[lead]When UT-ORNL Governor’s Chair William Weber began his career studying the effects of radiation materials, his work was constricted, somewhat dangerous, and time-intensive.[/lead]

“We always had to put on protective clothing and handle the materials in glove boxes,” he remembered. “The materials were remotely handled using tweezers or tongs, and there was always a background level of radiation.”

But now, what took years of study can be done in just a day without the risk of radiation and the confines of glove boxes.

How? UT’s Ion Beam Materials Laboratory (IBML), which is home to an ion beam accelerator.

The accelerator has the ability to speed up the effects of radiation without actually exposing people to them. It does this by energizing ions, then shooting them at materials mounted in one of four target chambers. The lab, housed in UT’s Senter Hall, is the brainchild of Weber who directs it.

In general, IBML harnesses the power of ions to study their good, bad, and not-so-ugly abilities as it relates to materials interactions.

So, what’s the good? Weber uses the ion beams to improve existing materials by modifying their magnetic, electrical, or optical properties, thus changing their functions and abilities.

The possibilities of this fundamental work, funded by the US Department of Energy’s (DOE) Office of Science, are seemingly endless—from improving semiconductors and information transfer between devices to developing mini-labs on a chip.

Weber also studies the so-called bad side of ions created in nuclear environments—their damaging effects on materials, but without the radioactivity.

“These ions act as billiard balls on a pool table,” Weber explained. “They knock the atoms inside materials around but they also excite the electrons. So, it is very challenging to understand and model their behavior.”
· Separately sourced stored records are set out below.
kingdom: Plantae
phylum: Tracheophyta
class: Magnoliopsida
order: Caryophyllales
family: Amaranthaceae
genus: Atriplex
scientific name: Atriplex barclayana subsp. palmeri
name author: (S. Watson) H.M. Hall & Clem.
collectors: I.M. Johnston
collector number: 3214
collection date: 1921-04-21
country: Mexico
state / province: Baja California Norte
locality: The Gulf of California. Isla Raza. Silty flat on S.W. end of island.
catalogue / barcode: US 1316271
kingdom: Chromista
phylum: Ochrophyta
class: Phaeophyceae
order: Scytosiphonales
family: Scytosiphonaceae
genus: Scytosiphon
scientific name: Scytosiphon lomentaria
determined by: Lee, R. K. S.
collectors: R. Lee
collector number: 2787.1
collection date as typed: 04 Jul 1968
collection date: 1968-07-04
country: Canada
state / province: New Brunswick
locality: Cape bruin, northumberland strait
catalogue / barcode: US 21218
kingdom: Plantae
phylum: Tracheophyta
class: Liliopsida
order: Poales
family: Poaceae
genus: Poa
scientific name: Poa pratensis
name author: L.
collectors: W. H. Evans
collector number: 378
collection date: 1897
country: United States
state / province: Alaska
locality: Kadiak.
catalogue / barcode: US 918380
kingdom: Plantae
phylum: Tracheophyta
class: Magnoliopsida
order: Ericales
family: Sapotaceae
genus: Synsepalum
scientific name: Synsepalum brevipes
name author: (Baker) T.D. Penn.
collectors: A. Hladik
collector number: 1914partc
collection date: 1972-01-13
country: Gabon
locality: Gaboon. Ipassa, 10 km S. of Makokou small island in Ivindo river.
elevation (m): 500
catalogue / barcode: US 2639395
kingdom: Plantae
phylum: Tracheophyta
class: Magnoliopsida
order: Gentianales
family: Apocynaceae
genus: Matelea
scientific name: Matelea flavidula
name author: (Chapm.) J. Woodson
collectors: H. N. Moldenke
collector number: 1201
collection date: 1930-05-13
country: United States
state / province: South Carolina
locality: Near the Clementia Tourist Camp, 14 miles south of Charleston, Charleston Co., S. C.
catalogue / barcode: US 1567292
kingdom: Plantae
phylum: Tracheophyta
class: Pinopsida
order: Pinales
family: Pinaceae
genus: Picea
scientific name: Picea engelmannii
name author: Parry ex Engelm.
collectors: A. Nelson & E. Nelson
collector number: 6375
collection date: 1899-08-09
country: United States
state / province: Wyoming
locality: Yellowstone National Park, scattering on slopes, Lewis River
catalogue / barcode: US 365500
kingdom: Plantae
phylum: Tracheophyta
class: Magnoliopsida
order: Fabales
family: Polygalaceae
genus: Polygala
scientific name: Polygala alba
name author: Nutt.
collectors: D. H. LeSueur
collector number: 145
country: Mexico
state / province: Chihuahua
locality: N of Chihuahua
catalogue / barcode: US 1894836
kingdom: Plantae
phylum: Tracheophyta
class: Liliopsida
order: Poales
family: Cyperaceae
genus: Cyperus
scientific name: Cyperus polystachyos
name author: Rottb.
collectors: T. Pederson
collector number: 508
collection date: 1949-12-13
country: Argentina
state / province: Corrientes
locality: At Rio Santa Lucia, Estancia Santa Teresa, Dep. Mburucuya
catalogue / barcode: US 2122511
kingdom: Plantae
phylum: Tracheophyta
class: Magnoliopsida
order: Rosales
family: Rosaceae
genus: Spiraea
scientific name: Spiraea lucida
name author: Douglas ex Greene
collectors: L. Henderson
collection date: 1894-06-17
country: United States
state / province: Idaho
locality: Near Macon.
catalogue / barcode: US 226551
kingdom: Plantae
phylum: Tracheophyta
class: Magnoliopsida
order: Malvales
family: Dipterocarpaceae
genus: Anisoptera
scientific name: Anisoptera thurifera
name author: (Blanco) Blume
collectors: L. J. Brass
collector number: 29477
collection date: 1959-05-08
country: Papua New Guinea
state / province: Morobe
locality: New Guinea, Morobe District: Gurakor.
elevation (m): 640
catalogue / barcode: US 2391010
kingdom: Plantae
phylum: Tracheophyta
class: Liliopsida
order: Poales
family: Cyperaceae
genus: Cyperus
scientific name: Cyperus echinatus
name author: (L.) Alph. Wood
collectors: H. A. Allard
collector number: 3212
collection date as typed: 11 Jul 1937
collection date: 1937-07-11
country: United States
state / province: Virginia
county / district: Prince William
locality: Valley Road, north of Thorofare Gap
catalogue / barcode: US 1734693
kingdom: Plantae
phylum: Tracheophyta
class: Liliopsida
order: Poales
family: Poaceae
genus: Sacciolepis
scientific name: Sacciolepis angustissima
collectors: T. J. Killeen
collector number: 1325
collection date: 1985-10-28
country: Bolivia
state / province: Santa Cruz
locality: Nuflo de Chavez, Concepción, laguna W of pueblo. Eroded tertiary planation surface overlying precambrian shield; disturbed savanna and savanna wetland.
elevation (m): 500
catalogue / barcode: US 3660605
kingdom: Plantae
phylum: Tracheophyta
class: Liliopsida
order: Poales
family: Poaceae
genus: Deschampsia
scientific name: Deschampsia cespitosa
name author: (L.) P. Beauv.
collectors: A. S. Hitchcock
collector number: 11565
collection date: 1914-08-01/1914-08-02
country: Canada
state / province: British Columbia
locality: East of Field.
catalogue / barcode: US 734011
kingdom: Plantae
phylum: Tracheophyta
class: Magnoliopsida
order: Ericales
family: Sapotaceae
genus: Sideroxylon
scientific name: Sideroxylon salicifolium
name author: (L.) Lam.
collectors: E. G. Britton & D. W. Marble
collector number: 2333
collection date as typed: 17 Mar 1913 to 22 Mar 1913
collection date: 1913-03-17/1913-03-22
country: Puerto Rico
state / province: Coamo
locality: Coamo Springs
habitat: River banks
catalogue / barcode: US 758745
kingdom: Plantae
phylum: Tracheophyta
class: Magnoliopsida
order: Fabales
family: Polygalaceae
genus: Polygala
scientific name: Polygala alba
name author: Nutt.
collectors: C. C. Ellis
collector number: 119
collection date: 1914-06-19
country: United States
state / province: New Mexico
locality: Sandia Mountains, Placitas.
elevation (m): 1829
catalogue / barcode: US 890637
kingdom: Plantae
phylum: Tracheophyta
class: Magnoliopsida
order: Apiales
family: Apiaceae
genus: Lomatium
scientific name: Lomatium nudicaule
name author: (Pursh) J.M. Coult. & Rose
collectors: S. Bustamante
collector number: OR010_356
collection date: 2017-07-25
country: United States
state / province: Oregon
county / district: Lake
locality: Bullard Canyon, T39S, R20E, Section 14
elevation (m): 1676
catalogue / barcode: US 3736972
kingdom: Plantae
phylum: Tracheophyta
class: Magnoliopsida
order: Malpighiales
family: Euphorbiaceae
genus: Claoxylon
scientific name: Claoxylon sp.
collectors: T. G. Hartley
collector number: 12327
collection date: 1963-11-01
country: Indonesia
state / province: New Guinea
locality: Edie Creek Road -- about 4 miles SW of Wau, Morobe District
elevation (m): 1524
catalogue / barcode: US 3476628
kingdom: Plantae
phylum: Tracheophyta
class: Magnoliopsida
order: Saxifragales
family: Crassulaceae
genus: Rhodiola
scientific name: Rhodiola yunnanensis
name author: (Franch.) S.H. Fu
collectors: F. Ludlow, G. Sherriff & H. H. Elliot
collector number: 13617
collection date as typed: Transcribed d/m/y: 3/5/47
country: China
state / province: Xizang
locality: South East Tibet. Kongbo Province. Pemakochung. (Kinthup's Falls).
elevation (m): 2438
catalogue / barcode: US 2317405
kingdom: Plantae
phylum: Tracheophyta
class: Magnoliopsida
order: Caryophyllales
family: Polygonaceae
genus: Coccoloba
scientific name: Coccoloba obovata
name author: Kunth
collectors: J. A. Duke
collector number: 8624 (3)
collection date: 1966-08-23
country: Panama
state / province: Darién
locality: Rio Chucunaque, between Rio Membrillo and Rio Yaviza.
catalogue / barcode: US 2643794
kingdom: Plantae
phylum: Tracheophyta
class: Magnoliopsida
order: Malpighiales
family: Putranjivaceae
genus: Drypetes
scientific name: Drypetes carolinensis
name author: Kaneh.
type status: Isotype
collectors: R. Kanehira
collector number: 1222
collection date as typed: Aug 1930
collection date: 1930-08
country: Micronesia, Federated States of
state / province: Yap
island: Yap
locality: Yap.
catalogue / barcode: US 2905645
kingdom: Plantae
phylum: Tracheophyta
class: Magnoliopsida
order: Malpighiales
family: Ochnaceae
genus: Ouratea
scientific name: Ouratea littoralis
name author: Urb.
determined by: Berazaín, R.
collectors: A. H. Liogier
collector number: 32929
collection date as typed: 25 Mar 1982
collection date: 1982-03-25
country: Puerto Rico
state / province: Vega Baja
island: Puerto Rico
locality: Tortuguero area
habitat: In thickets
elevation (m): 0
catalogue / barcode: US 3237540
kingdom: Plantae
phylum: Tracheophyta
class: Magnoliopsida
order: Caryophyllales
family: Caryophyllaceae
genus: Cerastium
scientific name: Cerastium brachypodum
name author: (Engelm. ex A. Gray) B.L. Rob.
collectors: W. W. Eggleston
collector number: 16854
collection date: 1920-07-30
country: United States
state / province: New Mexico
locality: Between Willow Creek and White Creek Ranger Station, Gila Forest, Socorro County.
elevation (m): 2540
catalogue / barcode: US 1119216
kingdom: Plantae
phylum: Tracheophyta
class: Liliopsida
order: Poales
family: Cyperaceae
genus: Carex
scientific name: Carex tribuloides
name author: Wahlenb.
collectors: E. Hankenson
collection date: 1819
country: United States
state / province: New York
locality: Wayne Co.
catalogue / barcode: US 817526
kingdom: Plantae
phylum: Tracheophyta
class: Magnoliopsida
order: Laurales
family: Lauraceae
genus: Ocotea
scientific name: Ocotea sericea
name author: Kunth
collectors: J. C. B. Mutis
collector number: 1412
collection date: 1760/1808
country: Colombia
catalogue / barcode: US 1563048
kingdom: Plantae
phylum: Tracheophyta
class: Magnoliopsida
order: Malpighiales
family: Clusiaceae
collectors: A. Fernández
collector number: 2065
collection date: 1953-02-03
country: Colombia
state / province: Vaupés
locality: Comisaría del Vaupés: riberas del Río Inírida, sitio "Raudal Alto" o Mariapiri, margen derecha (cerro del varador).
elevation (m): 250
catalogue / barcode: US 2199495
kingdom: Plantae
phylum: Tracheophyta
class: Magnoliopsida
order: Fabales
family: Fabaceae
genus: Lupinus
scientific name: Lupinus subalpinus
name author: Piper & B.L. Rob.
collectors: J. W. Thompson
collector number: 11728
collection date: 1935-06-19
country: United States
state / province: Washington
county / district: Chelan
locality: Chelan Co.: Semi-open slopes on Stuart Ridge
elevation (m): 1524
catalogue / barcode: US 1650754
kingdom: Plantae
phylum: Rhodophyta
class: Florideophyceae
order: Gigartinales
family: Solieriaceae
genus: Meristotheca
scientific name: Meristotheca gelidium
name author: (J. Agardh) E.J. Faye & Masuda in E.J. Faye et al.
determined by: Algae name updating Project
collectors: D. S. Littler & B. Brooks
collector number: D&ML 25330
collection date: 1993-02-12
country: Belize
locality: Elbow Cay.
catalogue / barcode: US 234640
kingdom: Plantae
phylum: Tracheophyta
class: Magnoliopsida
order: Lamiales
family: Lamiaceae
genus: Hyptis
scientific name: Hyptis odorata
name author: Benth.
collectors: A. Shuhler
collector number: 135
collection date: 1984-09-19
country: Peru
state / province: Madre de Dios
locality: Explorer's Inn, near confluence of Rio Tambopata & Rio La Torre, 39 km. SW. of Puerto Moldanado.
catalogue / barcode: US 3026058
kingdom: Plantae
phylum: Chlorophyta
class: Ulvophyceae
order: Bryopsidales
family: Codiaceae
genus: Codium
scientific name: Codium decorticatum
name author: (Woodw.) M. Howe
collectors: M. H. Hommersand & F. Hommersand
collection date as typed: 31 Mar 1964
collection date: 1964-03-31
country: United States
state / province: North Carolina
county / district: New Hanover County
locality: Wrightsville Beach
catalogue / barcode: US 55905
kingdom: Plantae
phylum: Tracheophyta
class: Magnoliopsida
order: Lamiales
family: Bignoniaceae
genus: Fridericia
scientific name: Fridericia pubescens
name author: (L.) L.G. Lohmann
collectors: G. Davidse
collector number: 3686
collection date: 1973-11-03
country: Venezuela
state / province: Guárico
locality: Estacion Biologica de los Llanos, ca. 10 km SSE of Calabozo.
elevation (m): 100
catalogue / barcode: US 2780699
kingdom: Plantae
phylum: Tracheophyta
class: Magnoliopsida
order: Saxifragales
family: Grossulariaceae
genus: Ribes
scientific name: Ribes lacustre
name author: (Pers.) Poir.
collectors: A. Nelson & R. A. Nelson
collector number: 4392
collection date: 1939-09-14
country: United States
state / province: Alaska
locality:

By using the IBML to shoot heavy ions at materials, Weber and other researchers simulate the radiation effects of what sixty years inside a reactor, or hundreds of thousands of years sitting in nuclear waste would look like in order to predict their performance in a nuclear environment. The work is especially relevant to making nuclear power safer.

Oxidization can occur on the zirconium-based metal cladding when exposed to high temperature steam during an accident. When rapid oxidation occurs, it exposes the fuel to the air creating the danger for release of radioactive materials.

With funding from the DOE Office of Nuclear Energy, Weber also researches the performance of new materials that could be used in the next generation of reactors and how their radiation tolerance could be improved. His research is also useful for nuclear waste disposal plans.

Finally, Weber’s work peers into the not-so-ugly side of ions by harnessing their ability to reveal the chemistry of materials.

Weber has been surprised and fascinated by the way ions behave for more than forty years. Ironically (or ionically), Weber began his work with radioactive materials as an undergraduate student during a summer internship at Oak Ridge National Laboratory. Now, the career of this joint UT-ORNL Governor’s Chair has come full circle as he is now the one training the next generation of scientists.

Weber has accomplished a lot—with or without the power of an ion beam accelerator—and he can only imagine what his students will accomplish with the power of ions at their fingertips.